Finale di partita
L’epoca schiusasi con la funesta data del 1989 ha inaugurato quella grande narrazione, gravida di ideologia, che ha uno dei suoi nuclei portanti nell’assunto secondo cui la lotta di classe sarebbe finita. Con tale asserto, in verità, si nasconde ideologicamente la persistenza del conflitto classista e dello sfruttamento, della sempre crescente disuguaglianza e, soprattutto, della riduzione del Servo a polo passivo, che subisce in silenzio.
Contro le retoriche dominanti, occorre allora ribadire che, lungi dall’essersi estinta, la lotta di classe si è ridisposta nell’inedita forma del massacro di classe: il Signore sta gestendo unicamente il conflitto, il quale si dà oggi come ‘rivolta delle èlites’ (C. Lasch). Il Signore in rivolta si sta riprendendo tutto, a partire dai diritti sociali e dalle garanzie guadagnate un tempo dal Servo sul campo di battaglia.
È questo il ‘Finale di partita’ immaginato e realizzato da Morleo come una scacchiera gigante – omaggio all’esplorazione artistica di Marcel Duchamp – su cui si muovono le pedine delle classi sociali, rappresentate solo dai propri abiti o arnesi, vestigia ultime di un’identità che non sanno più o non vogliono più rivendicare. Re e regine, uniche figure antropomorfe della scacchiera, immobili, increduli si guardano, cristallizzati nel rimanere fedeli a se stessi.

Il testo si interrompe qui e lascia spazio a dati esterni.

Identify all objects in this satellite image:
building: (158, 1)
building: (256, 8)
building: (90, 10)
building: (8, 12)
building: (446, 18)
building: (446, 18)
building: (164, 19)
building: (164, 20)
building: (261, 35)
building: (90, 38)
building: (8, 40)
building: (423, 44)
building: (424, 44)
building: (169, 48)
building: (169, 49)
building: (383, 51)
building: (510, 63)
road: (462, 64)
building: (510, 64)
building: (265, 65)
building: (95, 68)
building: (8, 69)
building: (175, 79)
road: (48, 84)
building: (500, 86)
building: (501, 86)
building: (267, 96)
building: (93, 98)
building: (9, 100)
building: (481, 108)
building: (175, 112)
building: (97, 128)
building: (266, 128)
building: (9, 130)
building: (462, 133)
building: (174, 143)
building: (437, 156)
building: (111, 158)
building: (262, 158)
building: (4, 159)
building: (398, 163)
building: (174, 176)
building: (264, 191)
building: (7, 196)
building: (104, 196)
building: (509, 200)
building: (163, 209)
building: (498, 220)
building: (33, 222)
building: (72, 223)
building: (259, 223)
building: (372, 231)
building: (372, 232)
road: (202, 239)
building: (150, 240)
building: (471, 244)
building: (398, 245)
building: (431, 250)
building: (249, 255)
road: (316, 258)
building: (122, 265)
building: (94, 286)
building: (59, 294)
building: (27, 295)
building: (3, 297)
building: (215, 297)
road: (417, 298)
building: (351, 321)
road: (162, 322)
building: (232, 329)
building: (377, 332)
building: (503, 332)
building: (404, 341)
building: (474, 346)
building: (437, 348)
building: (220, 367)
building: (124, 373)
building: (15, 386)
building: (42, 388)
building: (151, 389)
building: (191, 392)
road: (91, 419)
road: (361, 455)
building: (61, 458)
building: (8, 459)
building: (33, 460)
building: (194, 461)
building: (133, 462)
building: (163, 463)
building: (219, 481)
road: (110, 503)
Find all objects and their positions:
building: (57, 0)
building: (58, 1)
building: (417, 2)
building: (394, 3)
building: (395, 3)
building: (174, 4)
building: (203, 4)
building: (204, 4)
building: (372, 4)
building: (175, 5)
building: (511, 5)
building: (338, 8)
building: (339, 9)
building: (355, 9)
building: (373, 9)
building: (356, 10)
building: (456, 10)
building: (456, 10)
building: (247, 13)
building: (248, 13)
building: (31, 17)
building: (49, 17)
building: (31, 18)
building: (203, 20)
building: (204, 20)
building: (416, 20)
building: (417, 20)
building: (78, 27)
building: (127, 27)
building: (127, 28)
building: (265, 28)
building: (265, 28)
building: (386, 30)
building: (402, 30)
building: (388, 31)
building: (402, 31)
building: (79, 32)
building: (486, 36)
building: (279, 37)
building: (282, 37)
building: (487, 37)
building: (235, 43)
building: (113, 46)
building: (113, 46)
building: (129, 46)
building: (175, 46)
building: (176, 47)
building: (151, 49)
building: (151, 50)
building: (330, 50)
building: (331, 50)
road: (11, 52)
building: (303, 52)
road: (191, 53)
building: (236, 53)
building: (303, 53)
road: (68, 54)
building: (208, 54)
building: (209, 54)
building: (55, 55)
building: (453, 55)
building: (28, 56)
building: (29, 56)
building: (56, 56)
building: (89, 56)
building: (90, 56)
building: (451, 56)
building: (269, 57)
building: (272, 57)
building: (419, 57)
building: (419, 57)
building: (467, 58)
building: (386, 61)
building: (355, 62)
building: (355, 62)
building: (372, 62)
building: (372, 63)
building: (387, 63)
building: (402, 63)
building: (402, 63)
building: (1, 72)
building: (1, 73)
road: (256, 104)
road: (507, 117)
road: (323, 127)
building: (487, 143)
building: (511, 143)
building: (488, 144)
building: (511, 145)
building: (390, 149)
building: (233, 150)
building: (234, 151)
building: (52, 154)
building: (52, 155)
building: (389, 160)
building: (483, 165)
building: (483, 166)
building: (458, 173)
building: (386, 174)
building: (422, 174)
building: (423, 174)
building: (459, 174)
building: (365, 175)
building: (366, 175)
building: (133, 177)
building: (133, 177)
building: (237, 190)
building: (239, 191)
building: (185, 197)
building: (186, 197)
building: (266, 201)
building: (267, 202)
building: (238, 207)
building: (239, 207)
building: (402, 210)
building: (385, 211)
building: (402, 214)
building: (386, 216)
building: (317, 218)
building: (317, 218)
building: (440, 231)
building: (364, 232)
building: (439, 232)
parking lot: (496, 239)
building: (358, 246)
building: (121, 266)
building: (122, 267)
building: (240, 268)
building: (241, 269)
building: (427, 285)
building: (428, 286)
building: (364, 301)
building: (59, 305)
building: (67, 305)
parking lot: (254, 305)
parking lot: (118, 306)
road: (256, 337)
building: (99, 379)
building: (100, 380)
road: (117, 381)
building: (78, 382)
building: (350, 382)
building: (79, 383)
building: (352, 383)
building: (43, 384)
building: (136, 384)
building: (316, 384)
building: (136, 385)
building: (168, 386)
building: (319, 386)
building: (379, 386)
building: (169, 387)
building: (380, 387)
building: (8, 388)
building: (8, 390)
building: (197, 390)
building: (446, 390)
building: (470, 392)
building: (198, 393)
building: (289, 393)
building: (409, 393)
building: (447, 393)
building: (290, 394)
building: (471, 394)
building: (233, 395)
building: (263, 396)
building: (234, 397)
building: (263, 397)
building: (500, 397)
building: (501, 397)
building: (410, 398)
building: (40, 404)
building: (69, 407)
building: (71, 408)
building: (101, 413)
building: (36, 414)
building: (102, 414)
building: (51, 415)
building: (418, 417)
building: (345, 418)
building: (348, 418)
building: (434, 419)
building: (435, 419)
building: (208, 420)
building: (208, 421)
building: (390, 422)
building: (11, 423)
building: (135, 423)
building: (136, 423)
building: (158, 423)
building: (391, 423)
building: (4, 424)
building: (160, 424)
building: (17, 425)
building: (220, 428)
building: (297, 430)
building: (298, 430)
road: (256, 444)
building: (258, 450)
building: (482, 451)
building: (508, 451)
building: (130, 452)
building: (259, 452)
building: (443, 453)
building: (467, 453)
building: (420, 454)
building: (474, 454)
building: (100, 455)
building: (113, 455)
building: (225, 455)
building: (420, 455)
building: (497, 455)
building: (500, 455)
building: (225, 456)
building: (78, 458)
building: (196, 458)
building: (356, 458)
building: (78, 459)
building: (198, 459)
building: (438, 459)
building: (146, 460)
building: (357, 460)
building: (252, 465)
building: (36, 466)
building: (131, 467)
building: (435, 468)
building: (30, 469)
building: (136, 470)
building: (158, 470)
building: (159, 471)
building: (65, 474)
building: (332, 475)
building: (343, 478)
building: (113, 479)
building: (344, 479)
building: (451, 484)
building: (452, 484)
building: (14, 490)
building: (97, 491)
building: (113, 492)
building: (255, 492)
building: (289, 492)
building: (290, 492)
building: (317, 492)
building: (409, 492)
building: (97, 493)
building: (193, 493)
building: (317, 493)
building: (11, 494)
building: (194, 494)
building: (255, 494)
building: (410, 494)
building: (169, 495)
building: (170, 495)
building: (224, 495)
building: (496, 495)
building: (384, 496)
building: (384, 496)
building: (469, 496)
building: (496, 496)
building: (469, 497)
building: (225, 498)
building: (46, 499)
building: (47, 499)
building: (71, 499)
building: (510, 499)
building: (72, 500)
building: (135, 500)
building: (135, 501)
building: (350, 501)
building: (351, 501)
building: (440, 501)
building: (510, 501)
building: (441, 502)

Il tema magnificamente rappresentato da Morleo è la diserzione, lo sciopero, la rinuncia alla guerra da parte del Servo. Tra arte e filosofia, la mostra affronta i conflitti sopiti del presente interrogando il passato ed i suoi errori, declinati nell’unico linguaggio che oggi sia in grado di attraversare e probabilmente risolvere il divorzio sociale della classe dalla sua idea di sé. Le due maxi-installazioni di Morleo sono la chiave interpretativa di un mondo che si vuole raccontare come caos, ma tale non è. Le opere – in mostra fino al prossimo 21 febbraio – sono espressione di un percorso che dà fortemente voce alle istanze gramsciane e marxiane del conflitto e della resistenza nel mondo dell’insensatezza divenuto unico senso.